Reading Habits: Spring Cleaning Means Books

Elizabeth and Michelle read two very different novels and two very different slices of the past, encountering spring cleaning and social etiquette anxieties along the way.

Spring, Surrender and a Grubby Street: Those Who Save Us by Jenna Blum

by Elizabeth Anderson

As exams come to an end and the weather becomes increasingly sunny and promising, the yearly spring clean is both inevitable and an inviting opportunity to peruse the depths of my bookshelf. In filing away piles of revision notes and course readings, I found Jenna Blum’s novel Those Who Save Us, a Christmas present that has been knocking about for some time now. This story of two German women and their experiences of WWII is a worthwhile read.

Related through alternating narratives of a young mother in Weimer, Germany in the early 1940s and her university professor daughter living in Minneapolis, Minnesota fifty-five years later, the novel is an insightful look at the historical, emotional and economic ramifications of the Second World War. The range of characters included in the story account for the variety of viewpoints surrounding the war, documented from start to surrender. The work’s accuracy is credible given the author’s background with Steven Spielberg’s Shoah Foundation, where she spent four years interviewing Holocaust survivors. 

The author Jenna Blum lives in Boston and gives master novel workshops with the Grub Street Writers, a non-profit creative writing centre supporting authors’ development in the Boston area. Intrigued by the interesting name of the group, a quick search revealed that Grub Street was originally the name of a street in London that hosted a bohemian society of low-rent writers and poets alongside cheap boarding houses, brothels and coffeehouses. Samuel Johnson, of dictionary fame, spent time on Grub Street at the beginning of his career. Cool.

Those Who Save Us is a captivating, reliable novel that delves beyond its historical setting into themes of family and sacrifice. Though at odds with the optimistic weather and, given the nature of the material, sometimes so consistently depressing it is best to read as much as possible in one sitting, the New York Times and Boston Globe bestseller and winner of the 2005 Ribalow Prize is well worth inspection.

Meanings in Books and Books in Meaning: Good Morning, Midnight by Jean Rhys

by Michelle McCracken

The double edged sword for the literary scholar is the ingrained and unyeilding quest for meaning. So when a friend passes on a book, you can’t help but wonder if they are really handing you a secret message wrapped up in the words of an author.

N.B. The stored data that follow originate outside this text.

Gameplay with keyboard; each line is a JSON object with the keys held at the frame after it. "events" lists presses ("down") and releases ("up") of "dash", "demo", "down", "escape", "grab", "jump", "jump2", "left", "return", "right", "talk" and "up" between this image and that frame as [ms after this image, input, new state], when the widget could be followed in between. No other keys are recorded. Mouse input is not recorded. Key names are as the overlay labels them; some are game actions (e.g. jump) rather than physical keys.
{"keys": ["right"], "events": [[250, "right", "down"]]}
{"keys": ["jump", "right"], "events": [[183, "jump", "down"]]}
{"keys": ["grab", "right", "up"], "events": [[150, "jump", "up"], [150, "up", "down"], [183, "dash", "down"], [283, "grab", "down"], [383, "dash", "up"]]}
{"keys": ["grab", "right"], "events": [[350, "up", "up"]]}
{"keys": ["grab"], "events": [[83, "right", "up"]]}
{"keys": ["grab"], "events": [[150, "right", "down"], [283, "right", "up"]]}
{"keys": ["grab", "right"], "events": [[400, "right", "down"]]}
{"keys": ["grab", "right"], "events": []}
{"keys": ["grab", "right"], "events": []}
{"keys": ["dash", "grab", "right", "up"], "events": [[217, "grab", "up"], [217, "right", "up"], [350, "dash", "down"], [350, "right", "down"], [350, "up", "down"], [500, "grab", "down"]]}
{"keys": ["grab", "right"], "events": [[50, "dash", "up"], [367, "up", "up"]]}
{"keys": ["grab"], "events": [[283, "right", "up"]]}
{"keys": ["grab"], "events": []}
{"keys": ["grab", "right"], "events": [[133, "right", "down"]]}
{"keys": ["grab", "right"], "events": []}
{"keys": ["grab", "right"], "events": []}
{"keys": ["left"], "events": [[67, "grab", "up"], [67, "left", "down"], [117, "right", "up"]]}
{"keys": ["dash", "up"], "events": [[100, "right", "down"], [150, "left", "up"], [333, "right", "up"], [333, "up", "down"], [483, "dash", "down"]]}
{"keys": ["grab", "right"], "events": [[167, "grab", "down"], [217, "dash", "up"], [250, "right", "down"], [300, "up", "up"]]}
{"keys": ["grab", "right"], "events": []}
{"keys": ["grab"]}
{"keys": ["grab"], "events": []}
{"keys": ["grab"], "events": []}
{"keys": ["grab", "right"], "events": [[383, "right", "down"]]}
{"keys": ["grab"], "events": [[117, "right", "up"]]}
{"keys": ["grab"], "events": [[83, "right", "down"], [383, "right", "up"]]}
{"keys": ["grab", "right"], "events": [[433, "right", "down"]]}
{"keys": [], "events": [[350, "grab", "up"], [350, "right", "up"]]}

Good Morning, Midnight - Penguin 2000 cover

Instead of asking what Jean Rhys was conveying to her reader in Good Morning, Midnight, I was wondering exactly what my friend was trying to tell me through the words of the narrator, Sophia Jansen.
 
Rather quickly the wonder grew to worry.

There is no spandex here, no archetypal hero, and no easy escapism – only the uncomfortable yet compelling voyeuristic position of watching self-destruction.

Sophia wanders through hotel rooms and bars, clothing shops and hat boutiques; she is always looking in mirrors and obsessing over her looks and I am always wondering how pretty she is. Rhys, always ahead of her time, has brought out in me the exact reaction that women in the 1930s were facing and women today still face. Judgement. Yet society still hasn’t caught up with Sophia’s solitary absinthe binges – how many women do you see enjoying a drink alone in a bar late at night?

I don’t want to admit that at times I relate to Sophia (unlike the way I readily wanted  to be like Holly Golightly in Breakfast at Tiffany’s ) yet Sophia is so artlessly frank about herself and feelings towards her life, I feel a little ashamed at my sometimes affected positivity and avoidance of the negative.

When Sophia admires a new dress, or searches for a change of hotel room; the fact she adopts a new name, buys a new hat, dyes her hair blonde conveys her attempts to adopt a new persona, to inject freshness from the tangible. These are vain attempts to change the unhappy to the happy with immediate results; attempts we are all guilty of.

Good Morning, Midnight is a compelling read and Rhys’ style is a gripping force of rhythm, flashback, paranoia and dark humour. The novel acts as mirror reflecting the nature of woman and renders me simultaneously proud and ashamed.

As for hidden meaning, the day I find my friend alone in a dark, quiet bar drinking an absinthe and welling at the eye, I’ll ponder awhile at the question of art reflecting life or life reflecting art, then impose myself on her story and save her from herself.

Posted by Elizabeth on May 20, 2010.